Our mission is a cross between Raising Funds to support the programs that we actually implement in the field (unlike a lot of US non-profits that just act as a fundraising arm for a big NGO) and Raising Awareness/educating people about the Water Crisis. These two goals make the work for our Communications team a lot more interesting than the old-school sad-eyed poster child approach.

Regarding a degree
I’m probably biased, but I have a hard time imagining myself being successful in the design field without having gone through a degree program. Not that every class was great, but the experience of getting professional critique and art direction from my teachers, and absorbing the creative energy of a classroom of 12-20 designers, was extremely valuable to my education and seems difficult to reproduce. I mean, the entire final[ semester was singularly focused on building a kick-ass portfolio. You might see if you can audit a class at a local school? It would be worth looking into. I think its worth noting that, for a majority of design students in my graduating class, graphic design was their second or third degree program they’d participated in or graduated from.

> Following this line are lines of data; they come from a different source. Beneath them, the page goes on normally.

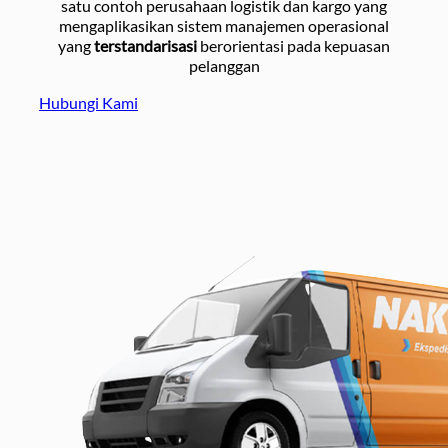
satu contoh perusahaan logistik dan kargo yang
mengaplikasikan sistem manajemen operasional
yang
terstandarisasi
berorientasi pada kepuasan
pelanggan
Hubungi Kami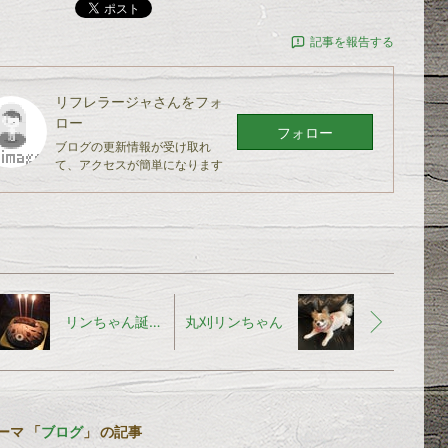
ポスト
記事を報告する
リフレラージャ
さんをフォ
ロー
フォロー
ブログの更新情報が受け取れ
て、アクセスが簡単になります
リンちゃん誕生日
丸刈リンちゃん
ーマ 「
ブログ
」 の記事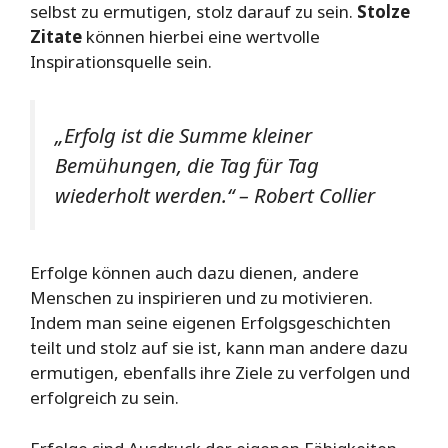
selbst zu ermutigen, stolz darauf zu sein.
Stolze
Zitate
können hierbei eine wertvolle
Inspirationsquelle sein.
„Erfolg ist die Summe kleiner
Bemühungen, die Tag für Tag
wiederholt werden.“ – Robert Collier
Erfolge können auch dazu dienen, andere
Menschen zu inspirieren und zu motivieren.
Indem man seine eigenen Erfolgsgeschichten
teilt und stolz auf sie ist, kann man andere dazu
ermutigen, ebenfalls ihre Ziele zu verfolgen und
erfolgreich zu sein.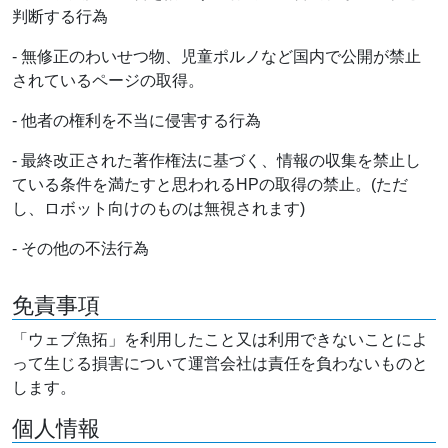
判断する行為
- 無修正のわいせつ物、児童ポルノなど国内で公開が禁止
されているページの取得。
- 他者の権利を不当に侵害する行為
- 最終改正された著作権法に基づく、情報の収集を禁止し
ている条件を満たすと思われるHPの取得の禁止。(ただ
し、ロボット向けのものは無視されます)
- その他の不法行為
免責事項
「ウェブ魚拓」を利用したこと又は利用できないことによ
って生じる損害について運営会社は責任を負わないものと
します。
個人情報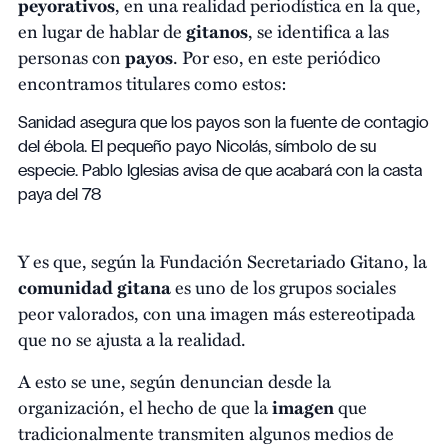
peyorativos
, en una realidad periodística en la que,
en lugar de hablar de
gitanos
, se identifica a las
personas con
payos
. Por eso, en este periódico
encontramos titulares como estos:
Sanidad asegura que los payos son la fuente de contagio
del ébola. El pequeño payo Nicolás, símbolo de su
especie. Pablo Iglesias avisa de que acabará con la casta
paya del 78
Y es que, según la Fundación Secretariado Gitano, la
comunidad gitana
es uno de los grupos sociales
peor valorados, con una imagen más estereotipada
que no se ajusta a la realidad.
A esto se une, según denuncian desde la
organización, el hecho de que la
imagen
que
tradicionalmente transmiten algunos medios de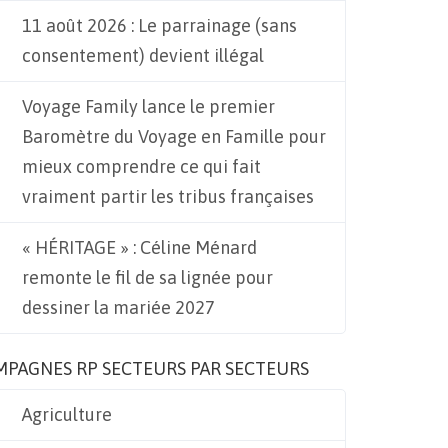
11 août 2026 : Le parrainage (sans
consentement) devient illégal
Voyage Family lance le premier
Baromètre du Voyage en Famille pour
mieux comprendre ce qui fait
vraiment partir les tribus françaises
« HÉRITAGE » : Céline Ménard
remonte le fil de sa lignée pour
dessiner la mariée 2027
MPAGNES RP SECTEURS PAR SECTEURS
Agriculture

My best advice for learning design outside of an academic program would be:

1) Experience. Create your own assignments/projects or do random projects for other people. Posters are a great place to start: they’ve got a limited scope and really challenge you to distill your message into somthing impacting and visual.

2) Apprentice. If you have any friends who are designers, see if you can shadow them for a few days and see their workflow, techniques, toolbox, how they interact with clients. Don’t do this until you’ve gotten through some practice projects and are frustrated with your process… you’ll get more out of the apprentice experience that way.

3) Books. Get familiar with basic art history and graphic design through the past century. 95% of modern graphic design is recycled from previous eras and if you learn how those styles work you have a better foundation to start from and better appreciation for what you see. See if you can find a book list from a college curriculum and order the ones with the most pictures. (aside: I put “books” here instead of “read” because its more important, at least for me, looking at the examples than reading the literature. IMHO graphic design books are THE WORST when it comes to pretentious writing!)

Well, reading back I see I haven’t talked very much about what my current job is like yet, so that’ll be in the next update. What do you think? What have you seen that most inspires you? In graphic design? in engineering? in the developing world?